# H50 vs. V8 or V6?



## thechink09 (Oct 3, 2010)

hi right now i have a corsair h50 and my computer is running around 40c at ideal and around 50c while playing starcraft 2. i know that these temps are okay but would i get better with one of the coolmaster v8 or v6 coolers? ive read alot of things about each one of these and it keeps going back and forth with both of them. i had to send my motherboard in for repairs so i figured this would be the best time to change my CPU cooler if i wanted to. plus i still have around 10days to return the H50 if i decide to.



also sorry i realized after i posted this i put it in the wrong section lol.


----------



## tech savvy (Oct 3, 2010)

the h50 IMO is better than the V6-GT and V8.what paste did you use? use something like AS5, but IMO Arctic Cooling MX-2 is better.


----------



## thechink09 (Oct 3, 2010)

when i installed it orginaly i just used the paste that came on it but i plan on using as5 when or if i reinstall it.


----------



## tech savvy (Oct 3, 2010)

i would keep the h50, useless you get the h70.the only air cooler that will compete with water cooler is the Noctua NH-D14, Cooler Master V10 Hybrid and Ultra ChillTEC.


----------



## Aastii (Oct 3, 2010)

Seeing as you alraedy have the H50, I wouldn't swap, you won't see any better performance



tech savvy said:


> i would keep the h50, useless you get the h70.the only air cooler that will compete with water cooler is the Noctua NH-D14, Cooler Master V10 Hybrid and Ultra ChillTEC.



The V10 is terrible, especially for the price.

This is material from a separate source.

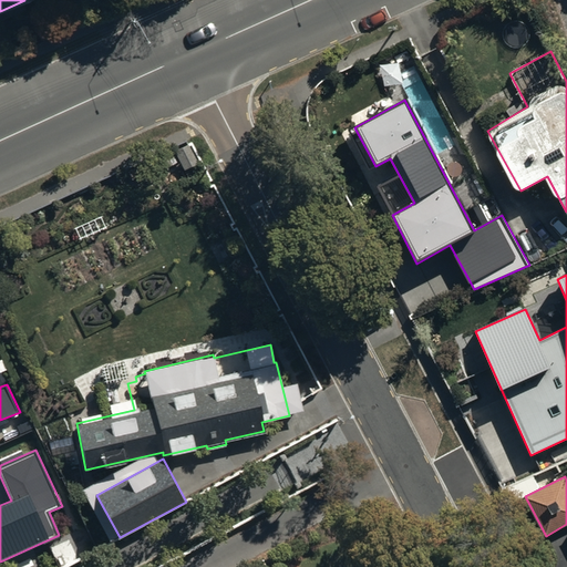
All buildings are outlined.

You might want to take a look at the performance of the H50, and then of a lot of other air coolers, because most of the top end air coolers will easily compete with or beat the H50, yet cost much much less


----------



## thechink09 (Oct 3, 2010)

Aastii said:


> Seeing as you alraedy have the H50, I wouldn't swap, you won't see any better performance
> 
> 
> 
> The V10 is terrible, especially for the price. You might want to take a look at the performance of the H50, and then of a lot of other air coolers, because most of the top end air coolers will easily compete with or beat the H50, yet cost much much less



well thats why i was thinking about returning it, it wasnt really that cheap. and it isnt that easy to fit in my current case. 

which air coolers beat it?


----------



## tech savvy (Oct 4, 2010)

Aastii, have you tried or used the Cooler Master V10 Hybrid  befor? if not, how can you say its terrible? yes, i do agree that it cost to much but cost was not part of the question.he asked what was better than the h50 not what cooler is better but cost cheaper.the h50 cost $79 which is pretty cheap, there are only 1-2 air coolers that are better but cheaper, not much much less. i would just get better paste like AS5 thats it, it should drop temps by 5-10 degrees.


----------



## 87dtna (Oct 4, 2010)

Your temps are great, no need to touch anything.


----------



## Aastii (Oct 4, 2010)

Prolimatech Megahalems, with a decent fan (or 2), Thermalright Venomous-X, Coolermaster V6, Scythe Mugen, Xigmatech Balder SD1283, Concage TRUE Spirit, Scythe Ninja 3

Some things should be noted though. Although the H50 can be tricky to install, you don't know tricky until you have tried installing a scythe heatsink, they are very fiddly and difficult, but once on are awesome. Sticking with Scythe, the heatsinks posted there are massive, you can't understand how big they are until you have them in front of you, pictures don't do them justice. Make sure that you have a large case if you decide to go with them.

The Megahalems and the Venemous-X don't come with fans, however you can pick up 1 (or 2) decent fans for fairly cheap, such as:

http://www.frozencpu.com/products/1...120mm_x_25mm_Fan_-_Open_Chassis_D12SH-12.html

http://www.newegg.com/Product/Product.aspx?Item=N82E16835185144

Finally if you can find a Kingwin RVT-12025 (not this one: http://www.frozencpu.com/products/7...volution_RVT-12025D_Universal_CPU_Cooler.html ) it is identical to the Xigmatech Balder, but costs much less

Bare in mind a couple things though to do with swapping them:

You might not be able to get a full refund because you have used the product, so you may be stuck with it. Also the heatsinks I put there will give comparable performance, not always much much better, but the price difference is justified, and if you can save a few $, it is worth it


----------



## tech savvy (Oct 6, 2010)

87dtna said:


> Your temps are great, no need to touch anything.



not really, 40c idle is ok but could be alot better.idle should be around 20-30c load 40-50c. i idle around 20-25c and load at 40-45c, as you see my loads temps are at his/her idle temps. thechink09, for you to get really good temps i would get AS5 paste than get a push pull setup on your h50.


----------



## tech savvy (Oct 6, 2010)

these coolers here, Prolimatech Megahalems, Thermalright Venomous-X, Coolermaster V6, Scythe Mugen, Xigmatech Balder SD1283, Concage TRUE Spirit, and Scythe Ninja 3 will not cool better than a h50 if you do it right. because the h50 radiator attaches to the back of your case which pulls in cool air str8 on the radiator from the out side. the other coolers that are listed above just circulates the air thats in the case already thats hot from ram, hdd, video card and mobo.


----------